━━━━━ Source material

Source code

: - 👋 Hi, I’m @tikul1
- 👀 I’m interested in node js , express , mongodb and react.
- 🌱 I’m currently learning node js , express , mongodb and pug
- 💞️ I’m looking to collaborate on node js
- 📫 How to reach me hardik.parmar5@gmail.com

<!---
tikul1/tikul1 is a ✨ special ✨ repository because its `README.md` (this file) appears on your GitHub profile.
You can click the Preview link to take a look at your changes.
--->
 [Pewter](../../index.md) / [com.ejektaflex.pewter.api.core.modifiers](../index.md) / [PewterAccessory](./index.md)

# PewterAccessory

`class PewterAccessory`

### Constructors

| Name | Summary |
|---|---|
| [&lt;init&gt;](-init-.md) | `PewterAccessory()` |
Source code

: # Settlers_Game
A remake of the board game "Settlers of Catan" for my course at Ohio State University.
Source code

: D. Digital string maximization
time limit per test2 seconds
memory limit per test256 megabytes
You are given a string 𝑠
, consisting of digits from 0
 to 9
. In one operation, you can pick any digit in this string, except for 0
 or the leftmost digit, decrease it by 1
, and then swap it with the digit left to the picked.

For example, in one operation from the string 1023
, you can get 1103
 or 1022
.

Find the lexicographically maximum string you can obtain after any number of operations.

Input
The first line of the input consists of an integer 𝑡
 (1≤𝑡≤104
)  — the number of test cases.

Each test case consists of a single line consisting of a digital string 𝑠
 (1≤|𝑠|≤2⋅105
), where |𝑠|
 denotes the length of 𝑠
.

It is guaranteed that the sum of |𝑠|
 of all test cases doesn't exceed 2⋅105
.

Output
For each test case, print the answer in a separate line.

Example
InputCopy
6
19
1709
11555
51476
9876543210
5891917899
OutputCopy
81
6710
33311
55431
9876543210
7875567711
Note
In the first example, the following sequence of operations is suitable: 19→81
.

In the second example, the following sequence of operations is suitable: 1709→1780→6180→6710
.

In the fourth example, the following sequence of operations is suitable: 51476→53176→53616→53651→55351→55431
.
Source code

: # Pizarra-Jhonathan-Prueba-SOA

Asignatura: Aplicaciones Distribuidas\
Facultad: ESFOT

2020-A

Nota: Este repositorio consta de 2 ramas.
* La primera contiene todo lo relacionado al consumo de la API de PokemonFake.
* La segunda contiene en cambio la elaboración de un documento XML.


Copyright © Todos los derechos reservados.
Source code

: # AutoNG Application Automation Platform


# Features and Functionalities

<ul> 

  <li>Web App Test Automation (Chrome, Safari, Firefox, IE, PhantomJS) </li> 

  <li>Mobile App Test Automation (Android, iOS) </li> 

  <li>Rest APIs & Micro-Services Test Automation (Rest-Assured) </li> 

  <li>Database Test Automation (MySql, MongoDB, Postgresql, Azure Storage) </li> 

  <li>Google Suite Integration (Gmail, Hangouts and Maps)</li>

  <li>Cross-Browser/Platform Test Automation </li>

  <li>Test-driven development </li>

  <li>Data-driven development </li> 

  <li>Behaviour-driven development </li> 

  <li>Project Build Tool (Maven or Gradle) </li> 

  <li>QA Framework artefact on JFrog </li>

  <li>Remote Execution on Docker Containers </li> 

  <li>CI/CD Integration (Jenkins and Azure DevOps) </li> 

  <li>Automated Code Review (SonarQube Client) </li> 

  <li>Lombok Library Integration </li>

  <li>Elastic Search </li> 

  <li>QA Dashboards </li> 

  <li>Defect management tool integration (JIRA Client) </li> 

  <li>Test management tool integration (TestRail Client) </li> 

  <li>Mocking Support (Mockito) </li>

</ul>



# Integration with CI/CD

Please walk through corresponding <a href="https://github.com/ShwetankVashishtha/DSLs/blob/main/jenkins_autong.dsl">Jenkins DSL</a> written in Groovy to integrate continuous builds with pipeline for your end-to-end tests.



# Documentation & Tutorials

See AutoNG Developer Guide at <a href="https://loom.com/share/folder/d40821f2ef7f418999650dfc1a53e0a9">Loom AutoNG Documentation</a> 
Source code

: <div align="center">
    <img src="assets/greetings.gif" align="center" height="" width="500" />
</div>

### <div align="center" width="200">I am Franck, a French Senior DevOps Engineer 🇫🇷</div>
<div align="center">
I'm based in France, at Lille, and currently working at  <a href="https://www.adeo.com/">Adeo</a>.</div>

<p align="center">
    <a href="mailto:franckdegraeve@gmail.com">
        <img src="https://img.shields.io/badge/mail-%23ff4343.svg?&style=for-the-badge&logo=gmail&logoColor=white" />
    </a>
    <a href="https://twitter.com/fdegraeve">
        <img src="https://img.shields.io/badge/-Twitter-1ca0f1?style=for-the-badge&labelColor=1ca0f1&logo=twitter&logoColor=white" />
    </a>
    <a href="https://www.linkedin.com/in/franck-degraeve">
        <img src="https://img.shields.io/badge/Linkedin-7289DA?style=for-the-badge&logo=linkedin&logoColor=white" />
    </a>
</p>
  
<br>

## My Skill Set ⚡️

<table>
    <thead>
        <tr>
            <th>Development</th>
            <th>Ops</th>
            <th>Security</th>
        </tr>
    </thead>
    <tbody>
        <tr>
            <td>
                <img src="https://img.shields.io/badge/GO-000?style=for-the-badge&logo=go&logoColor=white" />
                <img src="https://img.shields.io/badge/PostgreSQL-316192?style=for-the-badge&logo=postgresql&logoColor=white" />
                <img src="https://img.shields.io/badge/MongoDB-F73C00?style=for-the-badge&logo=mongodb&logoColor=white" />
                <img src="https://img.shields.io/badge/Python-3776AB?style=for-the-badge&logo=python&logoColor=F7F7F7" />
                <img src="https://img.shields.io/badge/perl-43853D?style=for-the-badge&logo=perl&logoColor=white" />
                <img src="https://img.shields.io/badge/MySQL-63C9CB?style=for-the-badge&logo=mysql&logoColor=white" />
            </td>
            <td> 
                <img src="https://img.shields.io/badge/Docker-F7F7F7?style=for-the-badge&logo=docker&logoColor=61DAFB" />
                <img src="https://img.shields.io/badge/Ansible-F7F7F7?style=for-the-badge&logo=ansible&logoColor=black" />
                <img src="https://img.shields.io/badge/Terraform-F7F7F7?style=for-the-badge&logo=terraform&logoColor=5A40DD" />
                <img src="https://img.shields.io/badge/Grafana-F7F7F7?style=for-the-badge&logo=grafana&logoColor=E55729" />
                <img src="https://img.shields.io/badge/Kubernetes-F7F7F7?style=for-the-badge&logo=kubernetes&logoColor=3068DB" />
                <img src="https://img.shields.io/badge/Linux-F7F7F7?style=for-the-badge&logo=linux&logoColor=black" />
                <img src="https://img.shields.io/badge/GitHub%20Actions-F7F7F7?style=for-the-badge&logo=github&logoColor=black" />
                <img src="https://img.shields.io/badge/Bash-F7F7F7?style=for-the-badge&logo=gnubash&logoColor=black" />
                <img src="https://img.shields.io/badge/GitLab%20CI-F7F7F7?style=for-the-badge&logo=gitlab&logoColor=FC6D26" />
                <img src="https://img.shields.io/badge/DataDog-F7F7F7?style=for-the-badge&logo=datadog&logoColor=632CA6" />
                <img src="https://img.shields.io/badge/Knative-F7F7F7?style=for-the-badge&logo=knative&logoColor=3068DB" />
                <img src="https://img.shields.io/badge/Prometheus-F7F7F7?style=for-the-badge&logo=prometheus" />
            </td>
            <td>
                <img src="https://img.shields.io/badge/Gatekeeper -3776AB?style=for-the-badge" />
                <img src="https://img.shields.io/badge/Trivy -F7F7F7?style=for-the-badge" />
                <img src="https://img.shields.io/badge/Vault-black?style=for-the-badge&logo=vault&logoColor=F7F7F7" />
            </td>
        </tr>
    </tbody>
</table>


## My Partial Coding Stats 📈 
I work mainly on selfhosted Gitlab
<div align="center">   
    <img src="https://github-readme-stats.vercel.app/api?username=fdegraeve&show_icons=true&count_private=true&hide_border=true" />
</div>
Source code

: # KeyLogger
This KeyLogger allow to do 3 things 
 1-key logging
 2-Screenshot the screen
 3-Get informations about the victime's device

━━━━━━━━━━

* _The task_: Rewrite the data starting at its beginning and ending at the line that contains "- 📫 How to reach me hardik.parmar5@gmail.com", with "Node.js" substituted for each "node js" and nothing else altered.

* _Written response_:
Source code

: - 👋 Hi, I’m @tikul1
- 👀 I’m interested in Node.js , express , mongodb and react.
- 🌱 I’m currently learning Node.js , express , mongodb and pug
- 💞️ I’m looking to collaborate on Node.js
- 📫 How to reach me hardik.parmar5@gmail.com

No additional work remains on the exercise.